Protected area in Belize

The Golden Stream Corridor Preserve is a nature preserve in Belize with a unique diversity of habitat types and ecosystems. The preserve is owned and managed by Ya'axche' Conservation Trust. The preserve protects the Golden Stream watershed.

== Location ==
The Golden Stream Corridor preserve is located in the southern part of Belize and is estimated to be approximately 15000 acre. The nature reserve is located near the Nim Li Punit archaeological site.

== Ecosystem ==
The nature preserve is made up of many different ecosystems which includes both forest and marine ecosystems. Its forest ecosystem includes a pristine forest consisting of many mahogany and Santa Maria trees and a riverine forest. The marine ecosystem includes an estuarine environment which is home to many marine organisms. The area is also important because of the watershed it contains, which runs southeast from the southern highway and pours into the Port of Honduras Marine Reserve. These diverse ecosystems are primarily the reason that the nature preserve is considered to be a biological corridor with a large variety of animals.

=== Flora and fauna ===
The Golden Stream Corridor Preserve is a forest and marine environment that contains diverse flora and fauna.

Plants within the preserve include the mahogany, giant fig, ceiba, Santa Maria, and many other trees and flowering plants.

The ecosystems attract and provides home for many organisms. The preserve is home to 270 birds, 19 amphibian, 20 fish, 59 mammals and 57 reptiles. Some of the animals inhabiting the preserve are the jaguar, puma, ocelot, paca, kinkajou, margay and iguana. Many threatened and endangered wildlife also inhabits this area. An example of a threatened species is the Baird's tapir. Examples of endangered species are the Central American spider monkey, keel-billed toucan and the West Indian manatee.

[Source information]
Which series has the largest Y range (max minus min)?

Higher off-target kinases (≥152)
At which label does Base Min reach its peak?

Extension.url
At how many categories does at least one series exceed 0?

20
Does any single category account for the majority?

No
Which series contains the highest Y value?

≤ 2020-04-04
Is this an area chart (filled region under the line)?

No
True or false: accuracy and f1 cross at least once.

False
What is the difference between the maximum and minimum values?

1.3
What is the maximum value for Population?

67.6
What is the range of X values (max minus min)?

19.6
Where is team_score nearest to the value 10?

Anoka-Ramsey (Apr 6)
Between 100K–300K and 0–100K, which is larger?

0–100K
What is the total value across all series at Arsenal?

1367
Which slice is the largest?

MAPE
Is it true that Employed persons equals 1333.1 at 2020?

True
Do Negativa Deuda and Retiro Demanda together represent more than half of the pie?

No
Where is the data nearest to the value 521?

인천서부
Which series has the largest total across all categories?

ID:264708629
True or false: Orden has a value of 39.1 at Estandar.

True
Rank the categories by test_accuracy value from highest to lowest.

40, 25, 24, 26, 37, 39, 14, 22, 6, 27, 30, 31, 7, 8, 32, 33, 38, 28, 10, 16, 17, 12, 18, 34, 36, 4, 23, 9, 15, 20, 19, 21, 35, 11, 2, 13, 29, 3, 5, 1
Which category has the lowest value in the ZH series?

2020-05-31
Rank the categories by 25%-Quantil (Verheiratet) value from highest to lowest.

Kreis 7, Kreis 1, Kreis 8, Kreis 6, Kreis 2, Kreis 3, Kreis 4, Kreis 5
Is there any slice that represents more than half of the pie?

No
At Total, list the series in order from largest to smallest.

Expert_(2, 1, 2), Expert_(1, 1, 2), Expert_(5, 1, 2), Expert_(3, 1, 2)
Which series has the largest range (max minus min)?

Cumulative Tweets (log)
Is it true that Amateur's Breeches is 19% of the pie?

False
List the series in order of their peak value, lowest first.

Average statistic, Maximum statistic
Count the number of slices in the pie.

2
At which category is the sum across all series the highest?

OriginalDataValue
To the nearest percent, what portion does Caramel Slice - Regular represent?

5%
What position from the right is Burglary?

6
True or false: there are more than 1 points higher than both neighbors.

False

[Exercises]
A: Translate this sentence from the Golden Stream text into Spanish: "The preserve protects the Golden Stream watershed."
B: Rewrite the Golden Stream text from "Plants within the" to "West Indian manatee.", replacing "giant fig" with "strangler fig".

[List of solutions]
A: La reserva protege la cuenca del Golden Stream.

B:
Plants within the preserve include the mahogany, strangler fig, ceiba, Santa Maria, and many other trees and flowering plants.

The ecosystems attract and provides home for many organisms. The preserve is home to 270 birds, 19 amphibian, 20 fish, 59 mammals and 57 reptiles. Some of the animals inhabiting the preserve are the jaguar, puma, ocelot, paca, kinkajou, margay and iguana. Many threatened and endangered wildlife also inhabits this area. An example of a threatened species is the Baird's tapir. Examples of endangered species are the Central American spider monkey, keel-billed toucan and the West Indian manatee.